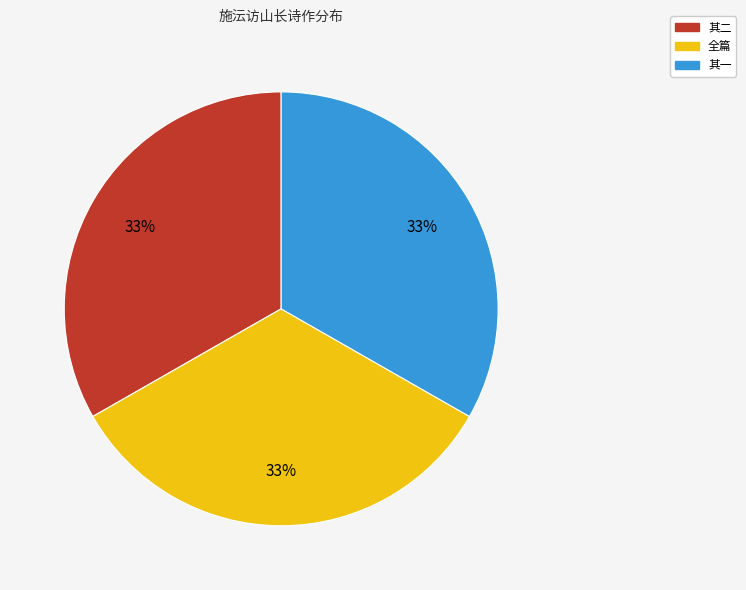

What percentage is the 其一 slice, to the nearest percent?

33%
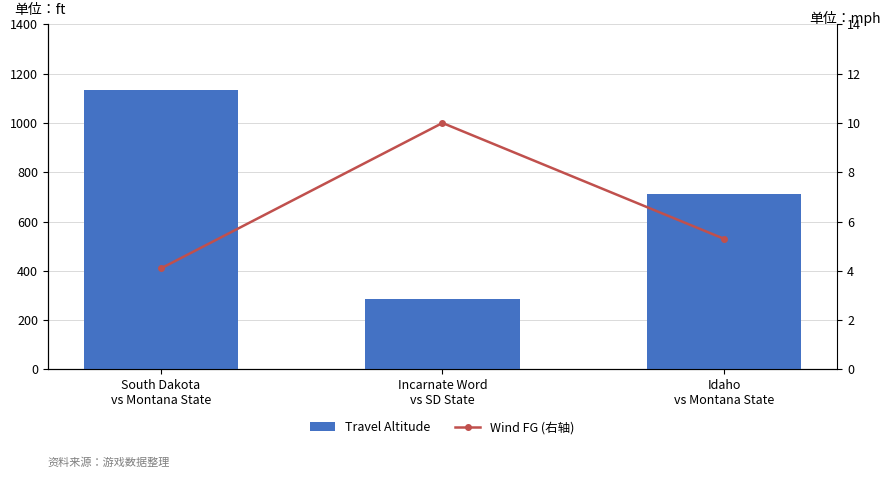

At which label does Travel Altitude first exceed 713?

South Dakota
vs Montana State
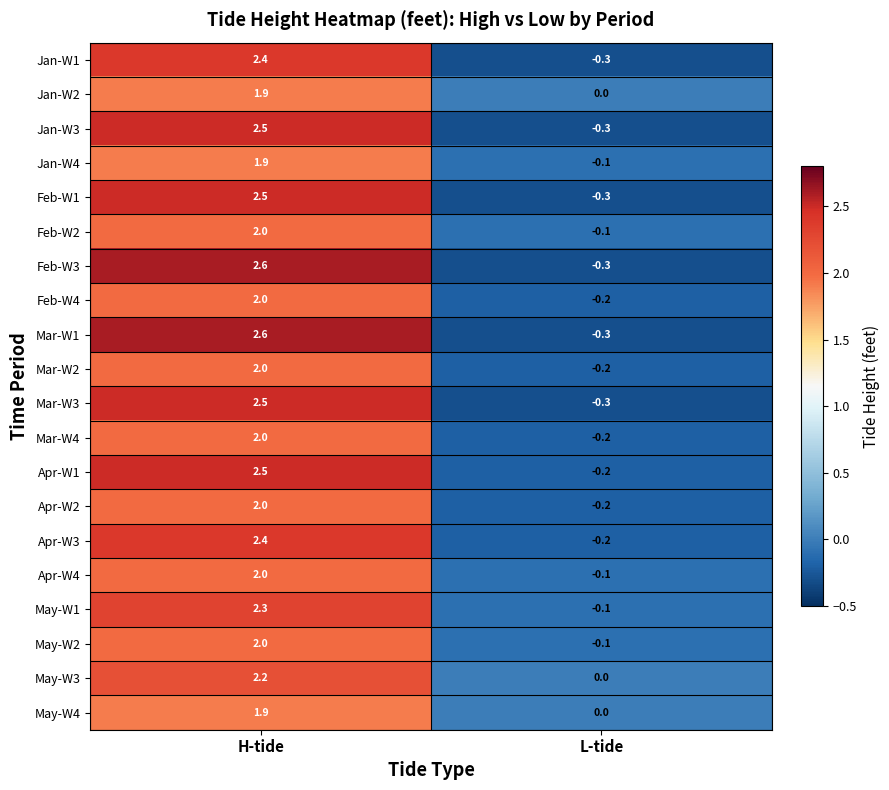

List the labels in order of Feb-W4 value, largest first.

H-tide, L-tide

○ ○ ○

OBJECTIF DE LA TÂCHE.
Reproduisez à l'identique la partie des items qui commence à la ligne contenant « At which label » et va jusqu'à la fin des items, bornes incluses. Laissez les images de côté dans votre réponse.

RÉPONSE PRODUITE.
At which label does Travel Altitude first exceed 713?

South Dakota
vs Montana State

List the labels in order of Feb-W4 value, largest first.

H-tide, L-tide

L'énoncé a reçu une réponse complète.